**Brief:** Give the entries again exactly. Skip the pictures.

Data records START

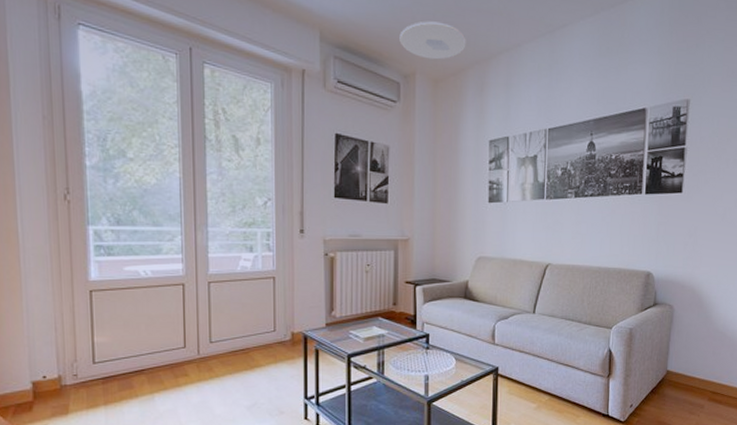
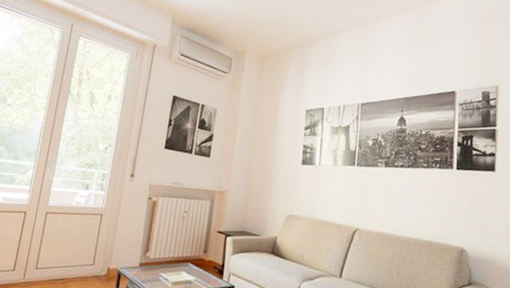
ceiling light: present [399,21,466,60] -> none [235,12,292,42]

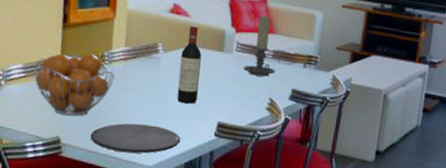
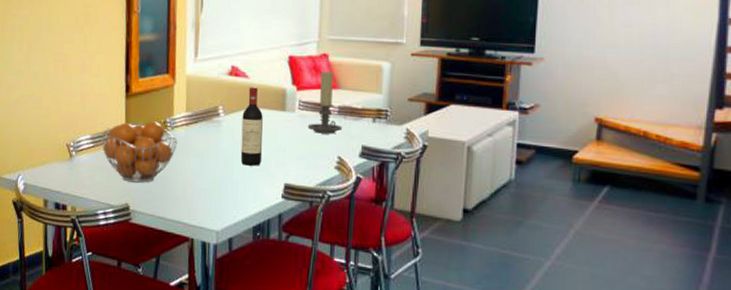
plate: present [90,123,181,154] -> none [157,188,247,218]

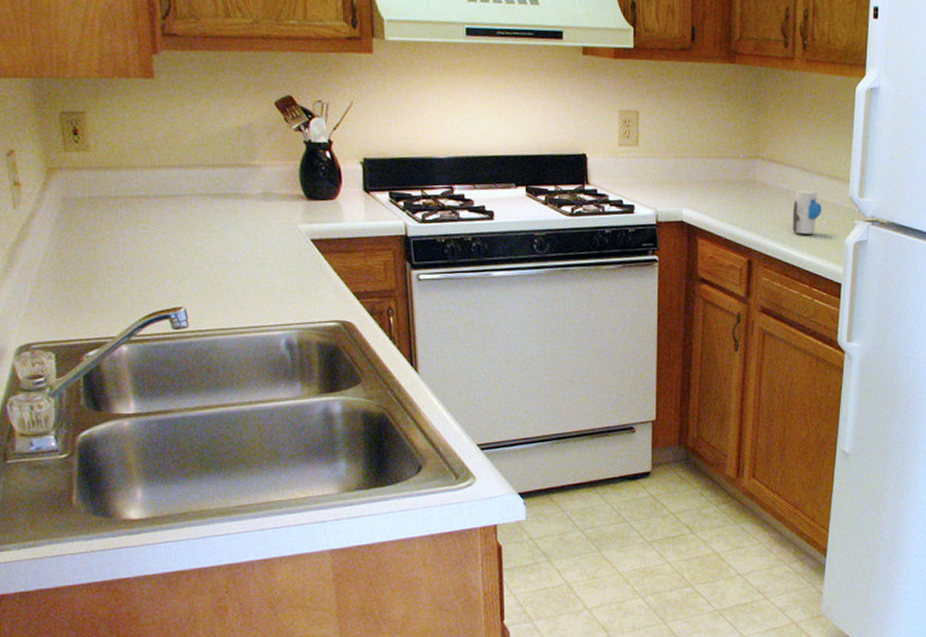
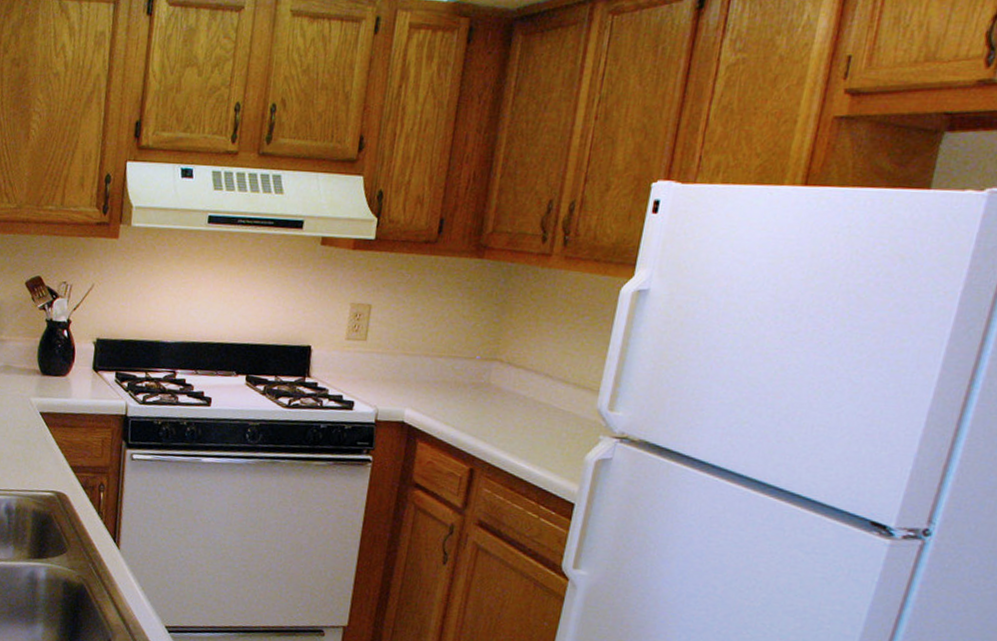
toy: present [793,189,822,235] -> none [525,397,563,447]

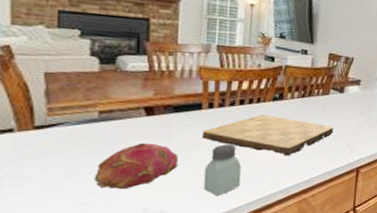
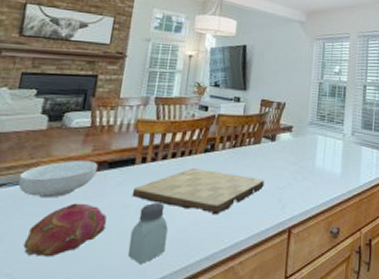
cereal bowl: none [76,103,162,138] -> present [18,161,98,198]

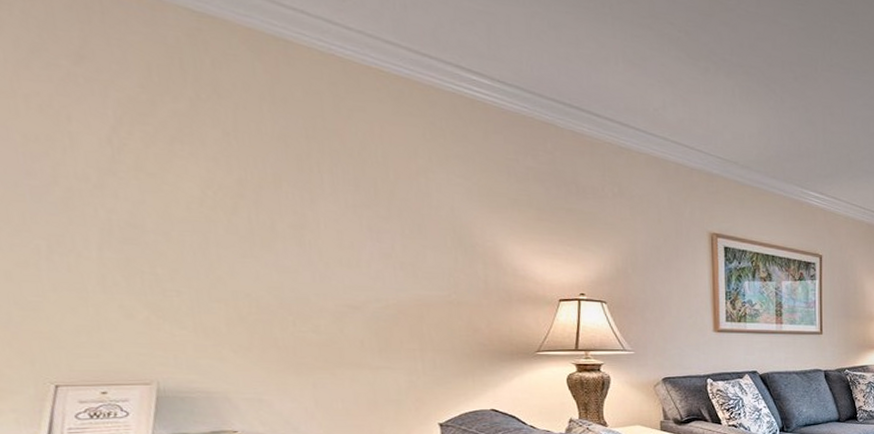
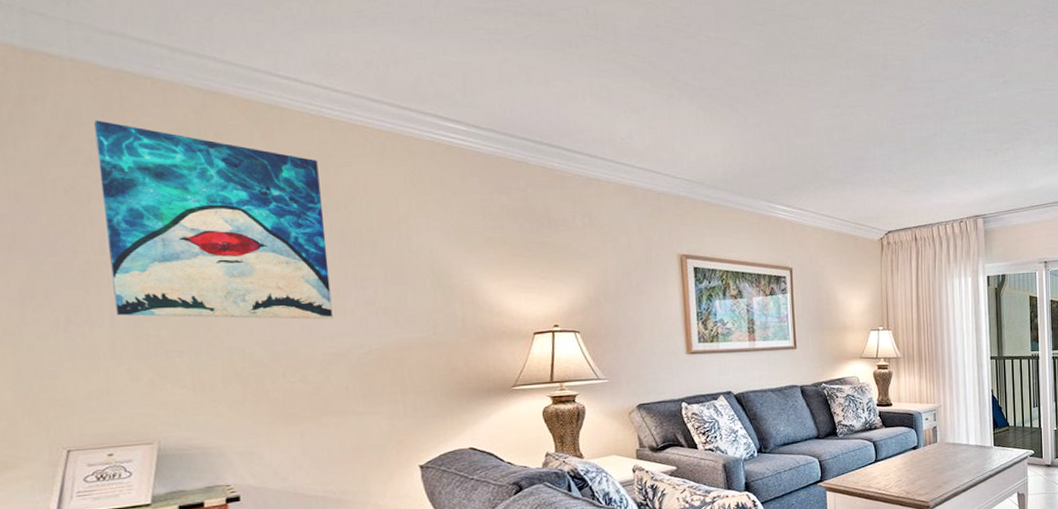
wall art: none [71,33,347,271] -> present [94,120,333,320]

Data records END

**Exercise output:**
ceiling light: present [399,21,466,60] -> none [235,12,292,42]

plate: present [90,123,181,154] -> none [157,188,247,218]

toy: present [793,189,822,235] -> none [525,397,563,447]

cereal bowl: none [76,103,162,138] -> present [18,161,98,198]

wall art: none [71,33,347,271] -> present [94,120,333,320]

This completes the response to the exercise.